== Request 1 ==
Summarize the system benefits charge passage in two sentences.
== Request 2 ==
Answer these questions from the system benefits charge passage:
(a) Which customers did Multiple Intervenors represent?
(b) Which two public policy objectives did the Consumer Protection Board say should be funded by a system benefits charge?
(c) Which low-income rates mentioned in the Draft State Energy Plan does the passage give as an example?
== Request 3 ==
Write a continuation of the system benefits charge passage, starting after its last sentence.
[START OF Text extract]
At the time, the investor-owned utilities, through their Energy Association, objected “to a system benefits charge and to any other mechanism that uses utility rates to fund programs more appropriately funded through the market place or taxes. Multiple Intervenors, representing big business customers, said it “totally opposes such a fund, claiming the market can and should provide any needed funding for environmental and public policy programs.” The now-defunct Consumer Protection Board objected to “using rates, through a system benefits charge or other means, to fund environmental or public policy programs more appropriately funded through the market place or taxes. “ CPB, however, also said “other public policy objectives (including low-income assistance and rural access) should be funded by a system benefits charge.” When the Commission decided the details of the SBC in Opinion 98-3, the Utility Project urged that incremental revenue raised with the surcharges be used for added “low income energy efficiency and energy management programs. . . . [and] that other low income programs, such as rate discounts, should not be funded through this charge, but instead should be part of [base] rates.” The passage of time raises questions about the correctness of that judgment. While some progress has been made incrementally since then in incorporating low-income rates into the base rate structure, the PSC has resisted adoption of the more robust low-income rates that provide deeper rate reductions to more eligible customers, like the California CARE rates mentioned in the Draft State Energy Plan. The reticence does not appear to be based on a finding that the rates are affordable to the poor, but upon reluctance to make the necessary shifts of revenue responsibility to other non low-income customers, in the context of cases where rates are generally being raised. Also, Multiple Intervenors generally opposed proposals to reduce rates for low-income customers if it meant large customers would pay more.
[END OF Text extract]
[START OF Information provided]
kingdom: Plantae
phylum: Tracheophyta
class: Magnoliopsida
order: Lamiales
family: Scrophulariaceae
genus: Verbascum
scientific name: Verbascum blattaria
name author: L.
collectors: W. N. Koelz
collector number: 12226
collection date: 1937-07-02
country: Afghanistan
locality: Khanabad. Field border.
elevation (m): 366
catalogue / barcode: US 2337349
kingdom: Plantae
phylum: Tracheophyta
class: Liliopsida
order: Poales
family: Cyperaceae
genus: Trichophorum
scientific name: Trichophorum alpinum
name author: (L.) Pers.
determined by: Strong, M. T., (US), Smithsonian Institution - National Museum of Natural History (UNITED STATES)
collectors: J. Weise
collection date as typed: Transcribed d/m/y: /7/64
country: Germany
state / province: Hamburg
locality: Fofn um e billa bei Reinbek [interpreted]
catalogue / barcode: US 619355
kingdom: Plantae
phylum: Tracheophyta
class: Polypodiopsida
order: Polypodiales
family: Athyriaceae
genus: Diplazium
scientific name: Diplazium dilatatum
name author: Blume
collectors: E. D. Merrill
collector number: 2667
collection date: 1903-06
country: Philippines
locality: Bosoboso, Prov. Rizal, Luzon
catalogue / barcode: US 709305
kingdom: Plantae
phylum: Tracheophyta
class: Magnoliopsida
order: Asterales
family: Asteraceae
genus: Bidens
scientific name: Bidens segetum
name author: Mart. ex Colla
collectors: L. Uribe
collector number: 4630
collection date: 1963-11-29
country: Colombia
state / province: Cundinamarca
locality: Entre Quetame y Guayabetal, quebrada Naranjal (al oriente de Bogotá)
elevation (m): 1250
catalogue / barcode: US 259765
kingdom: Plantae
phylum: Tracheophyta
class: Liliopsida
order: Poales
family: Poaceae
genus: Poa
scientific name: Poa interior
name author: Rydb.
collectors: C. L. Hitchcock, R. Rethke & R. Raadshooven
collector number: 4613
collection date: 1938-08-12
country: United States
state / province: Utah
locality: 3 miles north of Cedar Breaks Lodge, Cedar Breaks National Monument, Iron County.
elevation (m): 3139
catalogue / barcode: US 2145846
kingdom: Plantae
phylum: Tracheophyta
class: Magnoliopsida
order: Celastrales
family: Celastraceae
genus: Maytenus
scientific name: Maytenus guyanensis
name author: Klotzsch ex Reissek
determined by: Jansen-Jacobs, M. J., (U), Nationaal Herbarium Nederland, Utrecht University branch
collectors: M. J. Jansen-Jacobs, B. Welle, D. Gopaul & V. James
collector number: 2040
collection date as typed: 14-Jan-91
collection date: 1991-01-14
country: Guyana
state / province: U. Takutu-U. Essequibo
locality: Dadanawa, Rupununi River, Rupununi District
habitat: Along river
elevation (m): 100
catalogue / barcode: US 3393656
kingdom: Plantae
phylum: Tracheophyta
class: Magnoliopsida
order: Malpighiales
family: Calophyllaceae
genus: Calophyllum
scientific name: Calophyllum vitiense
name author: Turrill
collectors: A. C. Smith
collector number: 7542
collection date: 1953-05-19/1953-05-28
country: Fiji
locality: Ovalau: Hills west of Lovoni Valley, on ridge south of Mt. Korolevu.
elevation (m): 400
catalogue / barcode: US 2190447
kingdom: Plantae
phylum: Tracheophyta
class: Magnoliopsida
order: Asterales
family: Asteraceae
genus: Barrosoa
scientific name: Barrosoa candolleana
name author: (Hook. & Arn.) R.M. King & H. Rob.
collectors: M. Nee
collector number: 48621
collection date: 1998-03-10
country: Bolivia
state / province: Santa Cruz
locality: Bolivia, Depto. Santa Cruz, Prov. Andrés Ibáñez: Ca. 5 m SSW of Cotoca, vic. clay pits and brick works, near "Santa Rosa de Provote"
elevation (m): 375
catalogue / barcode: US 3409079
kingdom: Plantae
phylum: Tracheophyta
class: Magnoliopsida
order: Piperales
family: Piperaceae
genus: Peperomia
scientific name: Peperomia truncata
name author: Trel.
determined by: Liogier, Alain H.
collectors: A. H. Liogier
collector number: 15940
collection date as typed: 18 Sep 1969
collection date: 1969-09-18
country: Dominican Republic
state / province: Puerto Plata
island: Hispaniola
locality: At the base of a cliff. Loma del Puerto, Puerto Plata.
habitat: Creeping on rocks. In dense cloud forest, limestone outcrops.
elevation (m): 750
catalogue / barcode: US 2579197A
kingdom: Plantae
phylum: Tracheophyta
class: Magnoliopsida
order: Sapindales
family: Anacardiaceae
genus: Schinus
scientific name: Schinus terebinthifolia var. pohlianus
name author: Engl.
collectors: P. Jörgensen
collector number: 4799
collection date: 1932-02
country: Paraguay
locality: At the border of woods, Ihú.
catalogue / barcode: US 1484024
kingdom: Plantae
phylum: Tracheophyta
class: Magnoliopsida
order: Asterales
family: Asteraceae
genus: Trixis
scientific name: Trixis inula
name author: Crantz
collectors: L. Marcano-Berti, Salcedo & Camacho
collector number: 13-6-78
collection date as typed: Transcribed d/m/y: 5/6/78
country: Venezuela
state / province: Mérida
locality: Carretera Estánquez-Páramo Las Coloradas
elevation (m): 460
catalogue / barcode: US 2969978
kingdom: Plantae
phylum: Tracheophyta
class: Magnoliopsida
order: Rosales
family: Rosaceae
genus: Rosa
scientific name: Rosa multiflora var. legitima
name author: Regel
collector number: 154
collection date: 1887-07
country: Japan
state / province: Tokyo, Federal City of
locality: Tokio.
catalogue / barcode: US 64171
[END OF Information provided]
== Task result 1 ==
The investor-owned utilities, Multiple Intervenors and the Consumer Protection Board objected to using utility rates to fund environmental or public policy programs, although the Consumer Protection Board said low-income assistance and rural access should be funded by a system benefits charge. When the Commission decided the charge's details in Opinion 98-3, the Utility Project urged that low-income rate discounts be part of base rates, but the PSC has since resisted deeper low-income rates such as California's CARE rates, apparently out of reluctance to shift revenue responsibility to other customers.

== Task result 2 ==
(a) Big business customers.
(b) Low-income assistance and rural access.
(c) The California CARE rates.

== Task result 3 ==
In contrast to new York, California’s Alternative Rates for Energy (CARE) program utilizes a surcharge to support its low-income rates and exempts low-income customers from paying that and other surcharges, such as the one which pays for rooftop solar subsidy programs. This approach appears to be working well. The PSC reviewed and renewed and enlarged the SBC through several orders since the Vision Order adopting it in 1996 and Opinion 98-3 spelling out the details. A history of SBC I, II, and III can be found on PSC’s SBC web page. Under the SBC I Order, initial funding totaled $234 million from 1998-2001 ($78.1 Million/year) for energy-efficiency programs, R&D projects (including renewables), low-income energy assistance (including weatherization), and environmental disclosure activities. The PSC SBCII Order summarized Multiple Intervenors’ opposition, which claimed that
“the Staff Proposal fails to demonstrate a need for the programs, fails to recognize that the increase in demand in the southeastern part of the State is the result of economic growth rather than from the waste of energy, fails to recognize that the SBC will increase the price of electricity for all consumers while disproportionately impacting large commercial and industrial customers upstate, fails to demonstrate that SBC programs have produced quantifiable results, and fails to demonstrate that it will reduce energy consumption downstate.”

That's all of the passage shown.